Sounds out of the industry suggest that March is performing very well. “The tourism sector is back on track with another record weekend of stopover arrivals, with close to 35,000 visitors coming through the Sangster and Norman Manley international airports combined, between Thursday, March 10 and Sunday, March 13,” Minister Bartlett stated recently.
This number tops the combined 30,000 arrivals the previous weekend, with Sangster International accounting for 27,000 visitors. Jamaica continues to be the destination of choice in the Caribbean and based on projections, Minister Bartlett says “we expect that this March will be the strongest in terms of arrivals since the pandemic disrupted worldwide tourism in 2020 and we expect in excess of 200,000 coming to Jamaica for the month.”

Continued improvement in tourist arrivals

Stopover visitor arrivals to Jamaica jumped 39.5 percent to 970,435 for the first nine months of 2021, from 695,721 in the first nine months last year and is 52 percent below the 2,020,508 stopovers arrivals in the first nine months of 2019.

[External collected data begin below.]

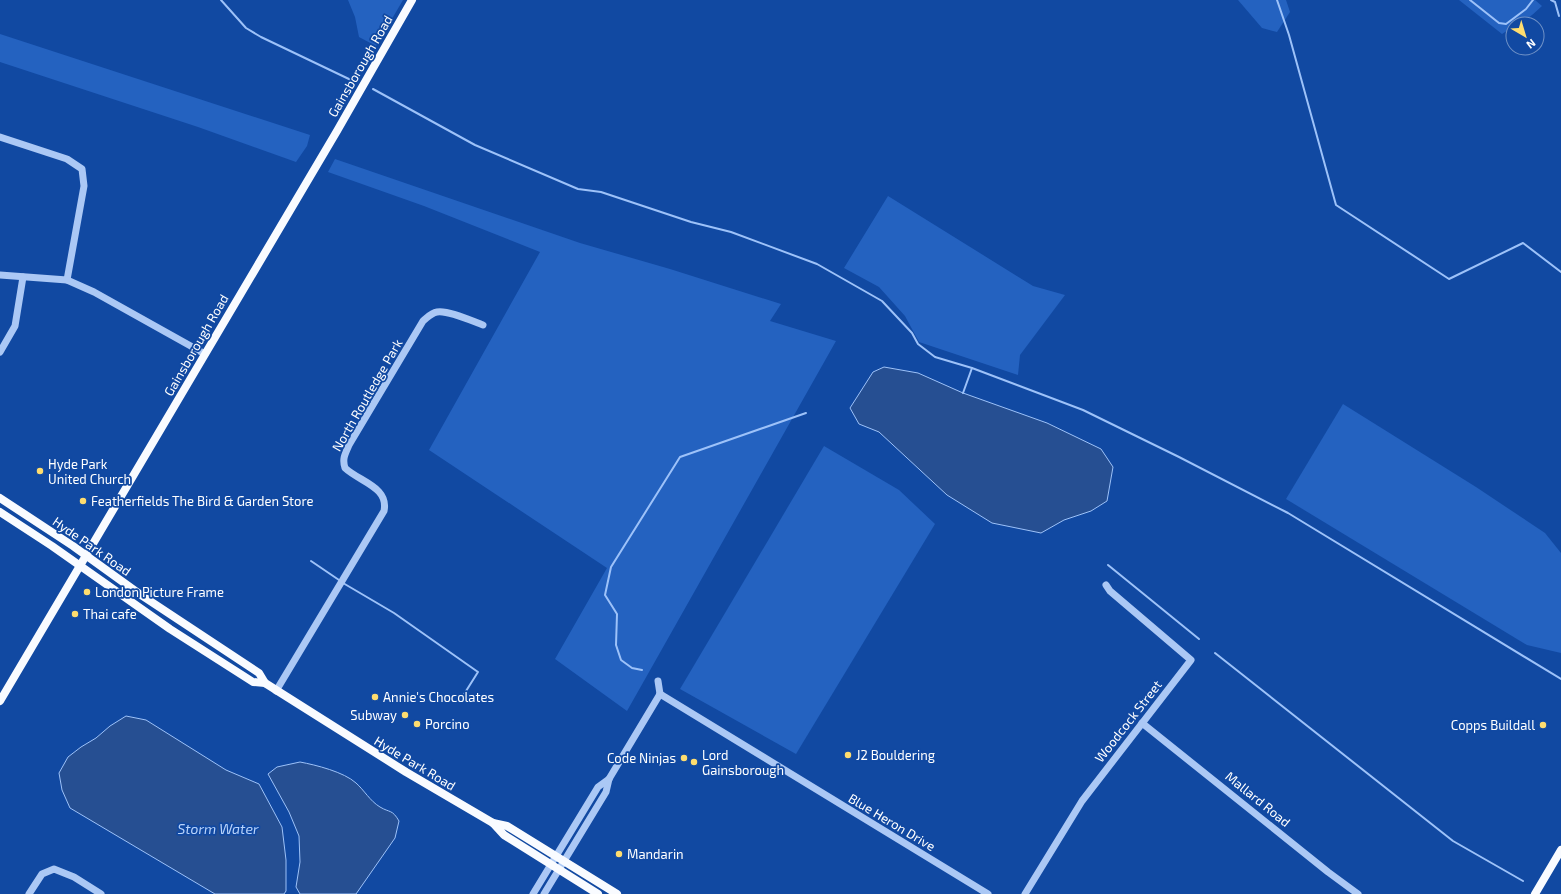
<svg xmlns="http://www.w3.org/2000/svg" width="1561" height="894" viewBox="0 0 1561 894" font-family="'Exo 2',sans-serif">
<rect width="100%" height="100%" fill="#1149a2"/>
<!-- green -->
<g fill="#2462c0">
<polygon points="348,0 403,0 376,46 359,37 355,17"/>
<polygon points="1238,0 1286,0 1290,12 1277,32 1262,28"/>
<path d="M1459,0h76l7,6c-8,7 -18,18 -29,18v3l-11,7z"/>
<polygon points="0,34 310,135 307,146 296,162 198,127 0,62"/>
<polygon points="335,159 580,243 670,269 781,304 770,321 836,341 627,711 555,659 607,568 429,450 540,252 424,206 328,172"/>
<polygon points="888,196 1033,286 1065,295 1020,355 1018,375 919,342 905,316 879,287 844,268"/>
<polygon points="1343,404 1476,487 1545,533 1561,553 1561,653 1527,645 1286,499"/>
<polygon points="824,446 899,490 935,524 796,754 680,689"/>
</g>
<!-- water -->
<g fill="#264f92" stroke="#9dc2f9">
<polygon points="884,367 918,373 963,393 1047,423 1101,449 1113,467 1107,501 1091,511 1064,520 1041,533 992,523 947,495 879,432 859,424 850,408 873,372"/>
<polygon points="126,716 146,720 226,770 259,784 282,827 286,860 286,891 284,894 215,894 70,808 62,790 59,773 68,757 81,747 96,738 110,726"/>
<path d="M300,762c16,3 44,10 56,21 8,7 14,18 24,24 10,6 12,2 19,14l-4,17 -39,56h-56l-4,-7 4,-25 -1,-26 -10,-24 -21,-38 9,-7z"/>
</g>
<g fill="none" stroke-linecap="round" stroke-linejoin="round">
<!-- stream -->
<g stroke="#9dc2f9" stroke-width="2">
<polyline points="221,0 246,28 261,37 351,80"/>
<polyline points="1277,0 1289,35 1336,205 1449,279 1523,243 1561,272"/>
<polyline points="1470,0 1499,23 1506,24 1526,9 1533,0"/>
<polyline points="1551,0 1555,2 1559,16"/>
<polyline points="373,89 475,145 578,189 601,192 691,222 731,232 817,264 882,301 912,333 918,344 935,357 972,368 1083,410 1179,457 1288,513 1561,679"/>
<polyline points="963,393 972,368"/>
<polyline points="311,561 339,580"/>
<polyline points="1108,565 1199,639"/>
<polyline points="343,583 394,613 478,672 461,699"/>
<polyline points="1215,653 1453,841 1523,881"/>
<polyline points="642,670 632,668 621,660 616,645 617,614 605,595 611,567 680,457 806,413"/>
</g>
<!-- minor -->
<g stroke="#abc8f5" stroke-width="7">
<polyline points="0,137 67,159 82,169 84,186 67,280"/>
<polyline points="0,275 67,280 94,292 205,354"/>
<polyline points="0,352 15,326 23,277"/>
<polyline points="658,681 660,694"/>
<path d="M276,691l108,-180c5,-24 -24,-29 -39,-43 -3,-9 0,-14 4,-23l74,-124c5,-4 8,-8 14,-9 11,-2 35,9 46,13"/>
<polyline points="660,694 988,894"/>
<polyline points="1142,723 1328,872 1358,894"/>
<polyline points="29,894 42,874 54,869 74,877 101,894"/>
<polyline points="533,894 598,787 609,779"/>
<polyline points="544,894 606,792 609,779 660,694"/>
<polyline points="1025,894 1082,801 1191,660 1110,591 1106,585"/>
</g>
<!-- major -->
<g stroke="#f9fbff" stroke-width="8">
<polyline points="0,498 73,546 141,595 259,673 265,683"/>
<polyline points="0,512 52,546 170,629 253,682 265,683 406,772 493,823 507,826 617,894"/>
<polyline points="0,701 337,131 412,0"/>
<polyline points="493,823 504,835 598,894"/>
<polyline points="1535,894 1561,850"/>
</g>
</g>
<!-- markers -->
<g fill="#ffdd6f" stroke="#1149a2" stroke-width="1.5">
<circle cx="40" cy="471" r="4"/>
<circle cx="83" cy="501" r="4"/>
<circle cx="87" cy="592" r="4"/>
<circle cx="75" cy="614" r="4"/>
<circle cx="375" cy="697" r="4"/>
<circle cx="405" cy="715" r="4"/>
<circle cx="417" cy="724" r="4"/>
<circle cx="1543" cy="725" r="4"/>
<circle cx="848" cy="755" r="4"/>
<circle cx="684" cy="758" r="4"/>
<circle cx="694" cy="762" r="4"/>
<circle cx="619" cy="854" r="4"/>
</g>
<g text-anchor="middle" stroke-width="3.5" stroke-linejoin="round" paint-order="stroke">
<!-- street labels -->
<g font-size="13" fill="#fff" stroke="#1149a2">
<text transform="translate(360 66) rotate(-60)" y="5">Gainsborough Road</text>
<text transform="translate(196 345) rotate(-60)" y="5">Gainsborough Road</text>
<text transform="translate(367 395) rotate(-60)" y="5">North Routledge Park</text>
<text transform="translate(92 546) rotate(35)" y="5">Hyde Park Road</text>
<text transform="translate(1128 721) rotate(-52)" y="5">Woodcock Street</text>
<text transform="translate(415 763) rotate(31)" y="5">Hyde Park Road</text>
<text transform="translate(1258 799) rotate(39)" y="5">Mallard Road</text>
<text transform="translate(892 822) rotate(31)" y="5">Blue Heron Drive</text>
</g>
<!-- poi labels -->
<g font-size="13" fill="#fff" stroke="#1149a2" text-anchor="start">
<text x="48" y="469">Hyde Park<tspan x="48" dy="15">United Church</tspan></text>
<text x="91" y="506">Featherfields The Bird &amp; Garden Store</text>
<text x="95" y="597">London Picture Frame</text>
<text x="83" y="619">Thai cafe</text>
<text x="383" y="702">Annie's Chocolates</text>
<text x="397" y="720" text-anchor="end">Subway</text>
<text x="425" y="729">Porcino</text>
<text x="1535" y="730" text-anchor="end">Copps Buildall</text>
<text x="702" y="760">Lord<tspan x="702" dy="15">Gainsborough</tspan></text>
<text x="856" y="760">J2 Bouldering</text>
<text x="676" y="763" text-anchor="end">Code Ninjas</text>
<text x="627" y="859">Mandarin</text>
</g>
<!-- water labels -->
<g font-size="14" font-style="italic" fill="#b8d3fb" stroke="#1149a2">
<text x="218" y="834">Storm Water</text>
</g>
</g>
<!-- north arrow -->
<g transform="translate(1525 36) rotate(142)"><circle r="19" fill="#1149a2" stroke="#7092c7"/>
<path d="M0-3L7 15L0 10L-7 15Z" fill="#ffdd6f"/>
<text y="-6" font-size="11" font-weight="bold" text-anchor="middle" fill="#ffffff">N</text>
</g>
</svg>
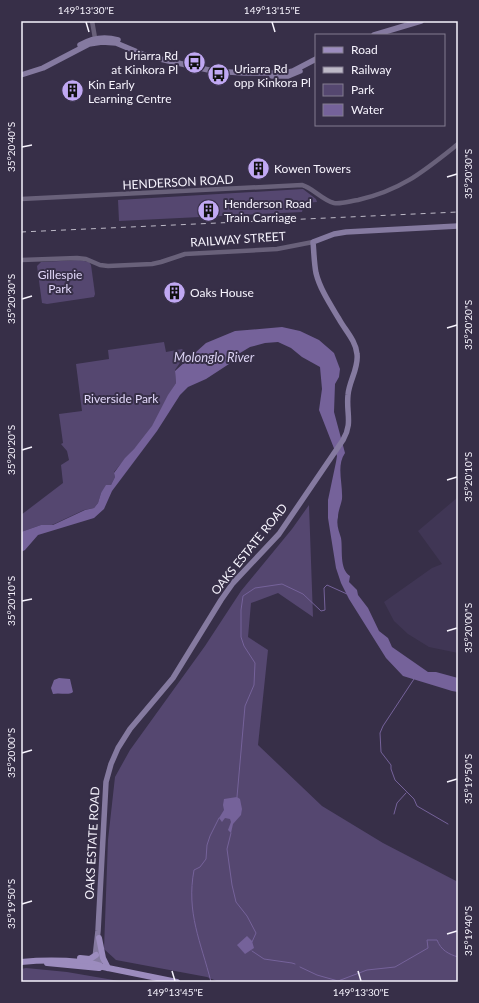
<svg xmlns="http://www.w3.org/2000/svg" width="479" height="1003" font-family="Lato,sans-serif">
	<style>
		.built { fill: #403655 }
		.green { fill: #554770 }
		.water { fill: #75629a }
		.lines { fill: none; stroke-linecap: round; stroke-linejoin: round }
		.stream { stroke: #75629a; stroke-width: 1 }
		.tertiary { stroke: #69617a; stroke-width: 4.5 }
		.secondary { stroke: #857aa0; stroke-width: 5.5 }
		.primary { stroke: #9c8cbe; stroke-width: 6 }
		.rail { stroke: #bdb9c7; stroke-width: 1; stroke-dasharray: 5 5; stroke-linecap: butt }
		.ticks { fill: none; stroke: #f6f3fd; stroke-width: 1.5 }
		.labels { text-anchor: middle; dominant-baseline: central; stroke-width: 4; stroke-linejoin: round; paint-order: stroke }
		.poi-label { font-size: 12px; fill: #f6f3fd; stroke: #372f48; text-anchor: start }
		.street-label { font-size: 12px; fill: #f6f3fd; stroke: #372f48 }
		.park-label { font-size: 12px; fill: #e1d7f9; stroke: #372f48 }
		.water-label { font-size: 13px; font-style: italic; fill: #dad1f2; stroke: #372f48 }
		.neatline { fill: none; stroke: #f6f3fd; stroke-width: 1.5 }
		.ticks-label { font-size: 10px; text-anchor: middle; fill: #f6f3fd }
	</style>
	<rect width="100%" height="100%" fill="#372f48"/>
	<path class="built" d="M458,497V653L429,647L408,634L394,621L384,602L432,568L442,564L418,531Z"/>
	<g class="green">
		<path d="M303,189L316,199L317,202L304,203L302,212L119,221L118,200Z"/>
		<path d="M79,260L89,262L91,265L95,294L94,297L47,304L42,303L37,266L41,262Z"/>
		<path d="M164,342L166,352L182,349L186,354L175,370L176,383C167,397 161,413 152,427C141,443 126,457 114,472L115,477L111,485L101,493L98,503L94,508L84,510L52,525H41L21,532V515L63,483L61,465L69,460L67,451L61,444L63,443L59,414L82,411L76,364L109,359L108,350Z"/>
		<path d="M309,505L313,617L278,593L251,603L248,637L268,650L258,745L322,806L383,843L458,882V982H219L207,977L116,960L104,949L108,840L115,777L130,750L205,646L241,591L292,529Z"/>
		<path d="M26,968L67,972L125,982H21V969Z"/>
	</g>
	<g class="water">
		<path d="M282,327L300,331L319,340L334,353L340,369L339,377L335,384L334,412L345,453C336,466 343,483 342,499C341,505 338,511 338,517C336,525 339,531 341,538C343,549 339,569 350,576L349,582L357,590L358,595L368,608L379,631L388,638L392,647L428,672H436L458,678V692L452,691L403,676L386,658L349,599L341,583L336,568L328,518V500L336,462L337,456L319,410L322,389L320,367L302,357L291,348L278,342L265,343L250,347L240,353L229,364L206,379L188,387L180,395L157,431L112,491L104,509L94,518L38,535L25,550L21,552V532L41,525H53L85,510L94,508L98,503L101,493L106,485H111L115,477L114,473L125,458L134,449L152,426L168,395L176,383L175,371L206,343L235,331Z"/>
		<path d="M59,678L70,679L73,692C68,696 60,692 53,694L51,688L54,680Z"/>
		<path d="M237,797L240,799L242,809L241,815L233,824L231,833L228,830L231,822L230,819L225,818L222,822L219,818L224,810L223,805L224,799Z"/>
		<path d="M247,936L252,941L254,948L245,954L237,945Z"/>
	</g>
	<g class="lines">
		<g class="stream">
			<path d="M414,679L383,726L380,733L381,752L391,765V769L395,780L414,799L417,806L448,824"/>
			<path d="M237,797L245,706L254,685L255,663L244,646L241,637V610L243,596L255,588L282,584L303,594L321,611L325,610L324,588L327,585L347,594"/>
			<path d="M394,814L397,803L406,793"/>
			<path d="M231,833L227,849L232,885L236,902L247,916L256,933L252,942"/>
			<path d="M252,951L264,959L292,963L295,964"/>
			<path d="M300,967L317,975L338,981L367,970L395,967L428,948L427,940H437C441,950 448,954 458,957"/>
			<path d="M211,982C201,942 186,913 194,870L200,867L206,859L207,845L210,836L219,818"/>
		</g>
		<g class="tertiary">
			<path d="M92,21L95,38"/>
			<path d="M21,199L302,185C313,188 322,200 334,203C342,204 350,201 358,200C402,190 424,171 458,144"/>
			<path d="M21,260L77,258L86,259L100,265L108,266L152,264L161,262L185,254L277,249L313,242"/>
		</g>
		<g class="secondary">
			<path d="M374,35L421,21"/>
			<path d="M80,45C92,38 104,36 118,40"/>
			<path d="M21,75L43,68L89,44L102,42L116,43L147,56L213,71L244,73H285L293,71L316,59"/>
			<path d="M272,76H288L300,71"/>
			<path d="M94,967L98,931L106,782L111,764L118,748L130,729L173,678L221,600L233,583L279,534L343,440C353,423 346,413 348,395C349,381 359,368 357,354C356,341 345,330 339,319C330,304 320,289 316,273C314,263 314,252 313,242L334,234L346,232L458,226"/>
			<path d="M99,968L100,950"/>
		</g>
		<g class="primary">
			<path d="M99,938L103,958L108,968"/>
			<path d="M80,958L90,959L96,955"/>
			<path d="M21,962C42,960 61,960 81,962C89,963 96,963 103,967L177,982"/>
			<path d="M47,963L99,968L101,967"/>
		</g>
		<path class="rail" d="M21,232L458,212"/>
	</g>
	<path class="ticks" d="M86,22L89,32M272,22L275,32M22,147L32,145M447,177L457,174M22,299L32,296M447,328L457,325M22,450L32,447M447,480L457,477M22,601L32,599M447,631L457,628M22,753L32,750M447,782L457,779M22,904L32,901M447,934L457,931M172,971L175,981M358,971L361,981"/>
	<defs>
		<symbol id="bus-disc" viewBox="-11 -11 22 22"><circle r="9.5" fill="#c0a8f3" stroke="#372f48"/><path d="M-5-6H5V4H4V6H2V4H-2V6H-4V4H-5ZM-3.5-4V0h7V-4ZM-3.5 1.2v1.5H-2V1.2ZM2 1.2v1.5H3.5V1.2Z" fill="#111"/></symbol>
		<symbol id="building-disc" viewBox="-11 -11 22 22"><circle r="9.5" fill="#c0a8f3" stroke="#372f48"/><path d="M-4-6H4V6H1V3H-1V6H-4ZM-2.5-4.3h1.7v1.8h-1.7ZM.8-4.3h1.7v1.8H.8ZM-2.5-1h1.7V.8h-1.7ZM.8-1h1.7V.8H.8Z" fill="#111"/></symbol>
	</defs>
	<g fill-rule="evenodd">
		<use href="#bus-disc" x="182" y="50" width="25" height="25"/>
		<use href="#bus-disc" x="206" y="62" width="25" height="25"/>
		<use href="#building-disc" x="60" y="78" width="25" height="25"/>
		<use href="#building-disc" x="246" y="156" width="25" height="25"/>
		<use href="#building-disc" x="196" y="198" width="25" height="25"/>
		<use href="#building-disc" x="162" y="280" width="25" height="25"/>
	</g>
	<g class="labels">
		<g class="poi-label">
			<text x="178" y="55" text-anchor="end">Uriarra Rd<tspan x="178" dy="14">at Kinkora Pl</tspan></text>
			<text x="234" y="68">Uriarra Rd<tspan x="234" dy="14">opp Kinkora Pl</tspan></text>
			<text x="88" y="84">Kin Early<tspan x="88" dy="14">Learning Centre</tspan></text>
			<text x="274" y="168">Kowen Towers</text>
			<text x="224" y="203">Henderson Road<tspan x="224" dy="14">Train Carriage</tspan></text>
			<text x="190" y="292">Oaks House</text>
		</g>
		<g class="street-label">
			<text transform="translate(178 182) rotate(-3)">HENDERSON ROAD</text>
			<text transform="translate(238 239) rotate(-4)">RAILWAY STREET</text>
			<text transform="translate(249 549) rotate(-51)">OAKS ESTATE ROAD</text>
			<text transform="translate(92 843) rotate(-87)">OAKS ESTATE ROAD</text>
		</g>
		<g class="park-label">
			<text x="60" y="274">Gillespie<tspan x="60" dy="14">Park</tspan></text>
			<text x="121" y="398">Riverside Park</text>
		</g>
		<g class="water-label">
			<text x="214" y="357">Molonglo River</text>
		</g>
	</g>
	<rect width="479" height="1003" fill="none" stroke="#372f48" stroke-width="44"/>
	<rect x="315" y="34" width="130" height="92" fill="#372f48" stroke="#837d90"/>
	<rect x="323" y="47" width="20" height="6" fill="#9c8cbe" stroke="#837d90"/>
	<text x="351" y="54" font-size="12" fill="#f6f3fd">Road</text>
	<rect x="323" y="67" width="20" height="6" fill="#bdb9c7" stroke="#837d90"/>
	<text x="351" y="74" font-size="12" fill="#f6f3fd">Railway</text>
	<rect x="323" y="84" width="20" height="12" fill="#554770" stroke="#837d90"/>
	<text x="351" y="94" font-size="12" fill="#f6f3fd">Park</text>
	<rect x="323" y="104" width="20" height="12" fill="#75629a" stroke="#837d90"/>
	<text x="351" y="114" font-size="12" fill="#f6f3fd">Water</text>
	<rect x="22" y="22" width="435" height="959" class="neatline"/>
	<g class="ticks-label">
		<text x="86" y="14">149°13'30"E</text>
		<text x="272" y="14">149°13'15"E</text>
		<text transform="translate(11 147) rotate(-90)" y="4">35°20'40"S</text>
		<text transform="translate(468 174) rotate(-90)" y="4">35°20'30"S</text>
		<text transform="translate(11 299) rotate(-90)" y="4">35°20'30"S</text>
		<text transform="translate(468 325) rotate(-90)" y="4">35°20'20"S</text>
		<text transform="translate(11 450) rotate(-90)" y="4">35°20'20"S</text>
		<text transform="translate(468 477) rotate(-90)" y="4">35°20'10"S</text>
		<text transform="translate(11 601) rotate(-90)" y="4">35°20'10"S</text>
		<text transform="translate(468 628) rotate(-90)" y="4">35°20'00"S</text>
		<text transform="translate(11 753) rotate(-90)" y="4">35°20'00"S</text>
		<text transform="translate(468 779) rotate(-90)" y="4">35°19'50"S</text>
		<text transform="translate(11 904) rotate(-90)" y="4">35°19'50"S</text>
		<text transform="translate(468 931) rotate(-90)" y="4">35°19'40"S</text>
		<text x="175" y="996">149°13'45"E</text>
		<text x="361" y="996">149°13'30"E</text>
	</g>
</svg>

Tourism is Jamaica’s bouncing back.

September quarter arrivals grew to 437,890 from 114,402 last year but are 30.5 down on the 629,825 in 2019, a significant improvement over the 45.6 percent drop in the June quarter over 2019.
Preliminary data show that the improvement in arrivals continued into October and November, with the latter figures suggesting that the decline against 2019 is now down to just 22 percent.
For Jamaica, stopover arrivals in September this year fell 30.4 percent to 100,654 from 144,583 in September 2019 but are 251 percent ahead of the 28,648 arrivals in September last year, shortly after the industry reopened to international visitors. Data from the Jamaica Tourist Board show that the September numbers are 34.4 percent lower than the 153,360 stopovers in August.
Unfortunately, the Jamaica Tourist Board continues the bad practice of not releasing arrivals numbers to the public on a timely basis. Accordingly, neither October nor November numbers are yet released. The tourist board should move to a two-pronged approach to releasing the data. First, they should provide the country with the arrival numbers and later release the report as they currently do.